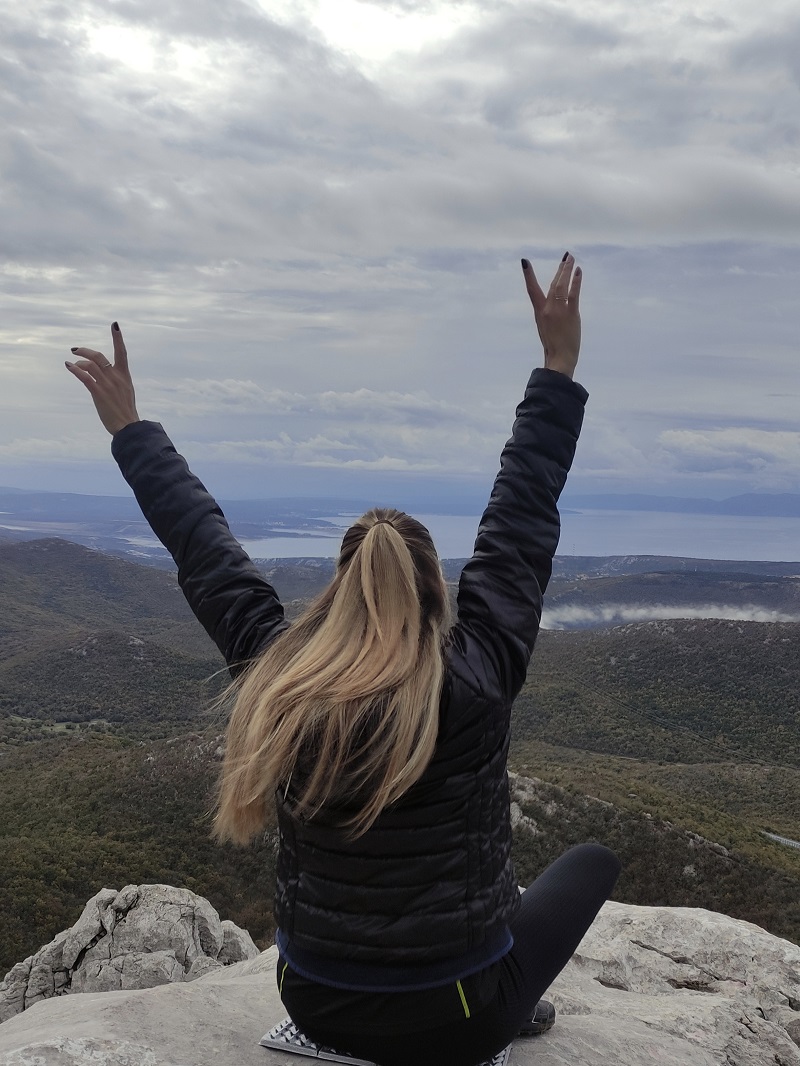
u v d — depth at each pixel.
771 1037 4.36
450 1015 2.21
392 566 2.21
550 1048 3.32
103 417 2.93
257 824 2.32
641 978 5.44
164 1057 2.73
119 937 10.85
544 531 2.42
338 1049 2.38
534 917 2.61
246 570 2.65
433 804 2.13
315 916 2.21
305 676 2.11
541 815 51.44
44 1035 2.91
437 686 2.05
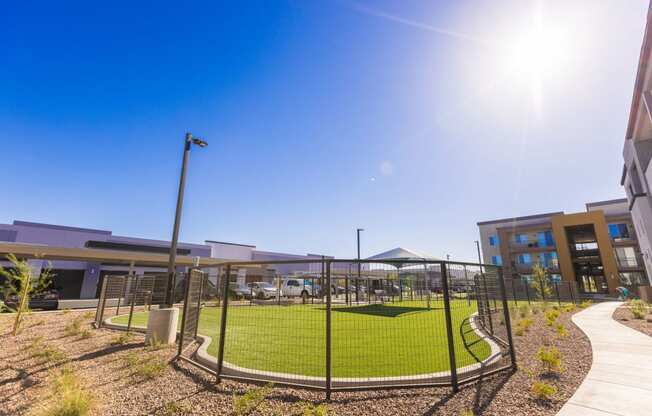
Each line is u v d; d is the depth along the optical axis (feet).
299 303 71.56
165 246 122.52
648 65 43.62
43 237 101.09
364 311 51.26
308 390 14.98
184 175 32.17
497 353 20.62
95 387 15.48
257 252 151.23
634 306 46.50
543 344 25.05
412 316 43.68
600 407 12.81
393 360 19.94
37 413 12.64
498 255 141.90
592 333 29.73
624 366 18.58
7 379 16.66
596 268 116.06
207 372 17.39
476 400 13.69
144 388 15.34
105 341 26.11
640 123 57.16
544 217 133.39
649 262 73.26
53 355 20.92
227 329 32.73
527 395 14.14
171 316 26.20
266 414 12.56
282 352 22.17
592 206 130.11
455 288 59.11
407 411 12.73
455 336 28.40
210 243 139.23
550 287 85.30
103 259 80.02
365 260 16.25
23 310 31.65
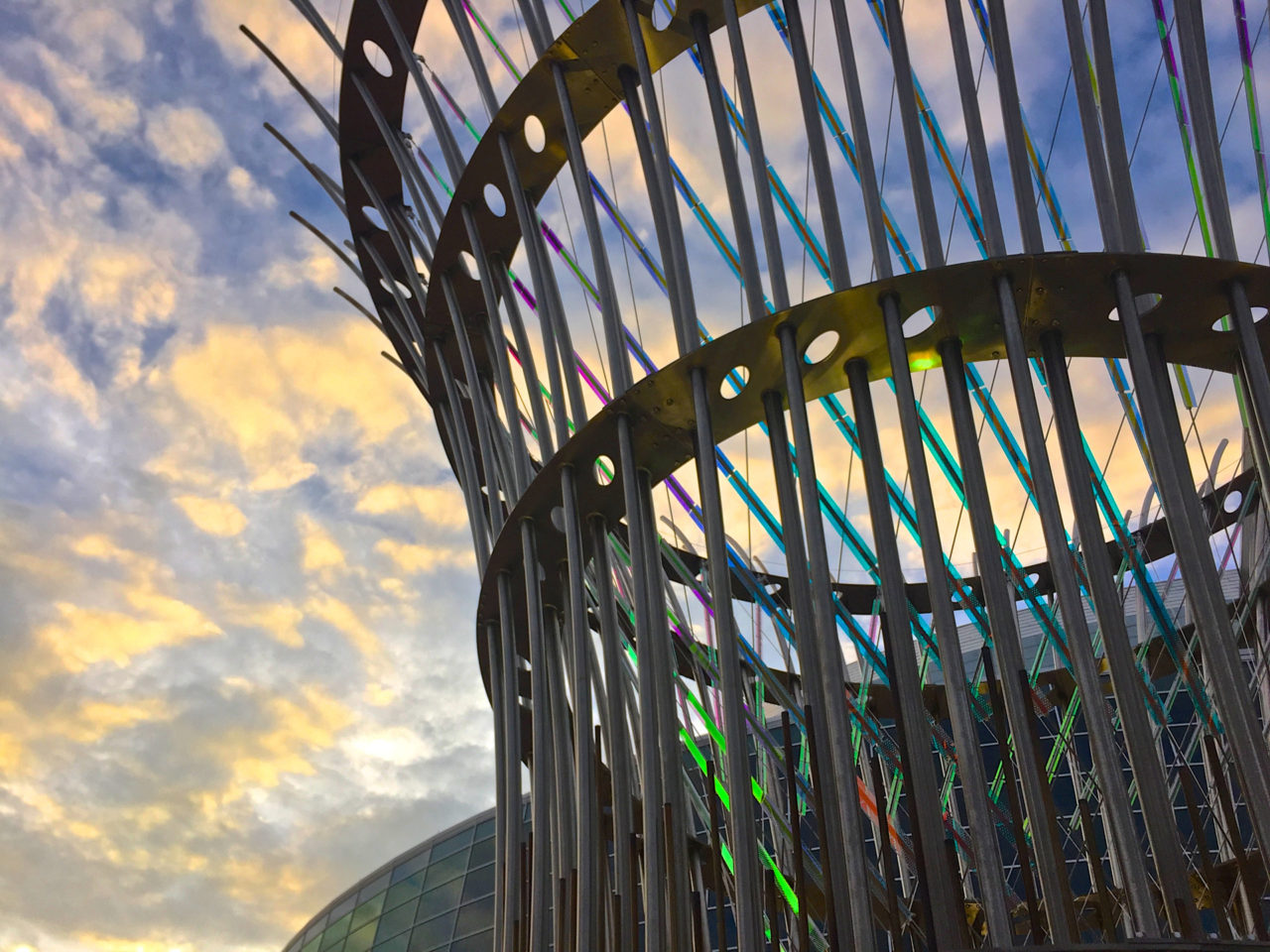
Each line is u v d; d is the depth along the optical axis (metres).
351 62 22.02
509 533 18.22
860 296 14.74
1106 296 14.84
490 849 48.78
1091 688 12.72
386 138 21.45
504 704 18.28
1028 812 12.28
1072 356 15.84
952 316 15.05
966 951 11.77
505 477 19.36
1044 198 18.52
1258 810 12.47
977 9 17.44
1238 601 23.69
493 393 20.69
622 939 14.71
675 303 15.95
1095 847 12.30
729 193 15.89
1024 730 12.59
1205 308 15.07
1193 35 15.43
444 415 23.11
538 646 17.38
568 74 18.44
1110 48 15.09
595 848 15.71
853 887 12.41
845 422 18.72
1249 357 14.39
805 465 14.30
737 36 16.12
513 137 19.20
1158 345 15.61
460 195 19.75
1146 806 12.38
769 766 22.72
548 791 16.77
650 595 15.91
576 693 16.11
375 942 48.69
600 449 16.98
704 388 15.52
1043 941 12.12
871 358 15.64
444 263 20.59
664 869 14.31
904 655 13.33
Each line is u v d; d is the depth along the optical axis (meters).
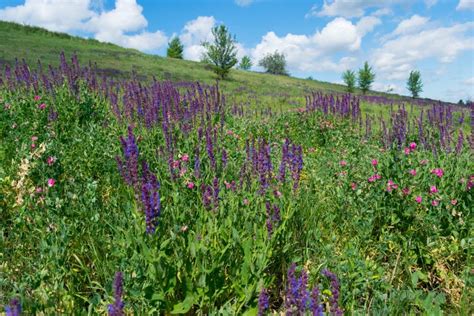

:::

--- Exercise objective ---
Transcribe the whole listing exactly. Pictures stay out of your copy.

--- Output of the task ---
u v d — depth at each pixel.
771 1037 4.36
450 1015 2.21
392 566 2.21
550 1048 3.32
103 417 2.93
257 824 2.32
641 978 5.44
164 1057 2.73
119 937 10.85
544 531 2.42
338 1049 2.38
534 917 2.61
246 570 2.65
433 804 2.13
315 916 2.21
305 676 2.11
541 815 51.44
44 1035 2.91
437 686 2.05
Each line is u v d; d is the depth along the optical axis (feet).
299 303 71.56
165 246 122.52
648 65 43.62
43 237 101.09
364 311 51.26
308 390 14.98
184 175 32.17
497 353 20.62
95 387 15.48
257 252 151.23
634 306 46.50
543 344 25.05
412 316 43.68
600 407 12.81
393 360 19.94
37 413 12.64
498 255 141.90
592 333 29.73
624 366 18.58
7 379 16.66
596 268 116.06
207 372 17.39
476 400 13.69
144 388 15.34
105 341 26.11
640 123 57.16
544 217 133.39
649 262 73.26
53 355 20.92
227 329 32.73
527 395 14.14
171 316 26.20
266 414 12.56
282 352 22.17
592 206 130.11
455 288 59.11
407 411 12.73
455 336 28.40
210 243 139.23
550 287 85.30
103 259 80.02
365 260 16.25
23 310 31.65
Each line is u v d; d is the depth along the optical axis (metres).
351 62 22.02
509 533 18.22
860 296 14.74
1106 296 14.84
490 849 48.78
1091 688 12.72
386 138 21.45
504 704 18.28
1028 812 12.28
1072 356 15.84
952 316 15.05
966 951 11.77
505 477 19.36
1044 198 18.52
1258 810 12.47
977 9 17.44
1238 601 23.69
493 393 20.69
622 939 14.71
675 303 15.95
1095 847 12.30
729 193 15.89
1024 730 12.59
1205 308 15.07
1193 35 15.43
444 415 23.11
538 646 17.38
568 74 18.44
1110 48 15.09
595 848 15.71
853 887 12.41
845 422 18.72
1249 357 14.39
805 465 14.30
737 36 16.12
513 137 19.20
1158 345 15.61
460 195 19.75
1146 806 12.38
769 766 22.72
548 791 16.77
650 595 15.91
576 693 16.11
375 942 48.69
600 449 16.98
704 388 15.52
1043 941 12.12
871 358 15.64
444 263 20.59
664 869 14.31
904 655 13.33
Each line is u v d; d is the depth along the optical axis (meters).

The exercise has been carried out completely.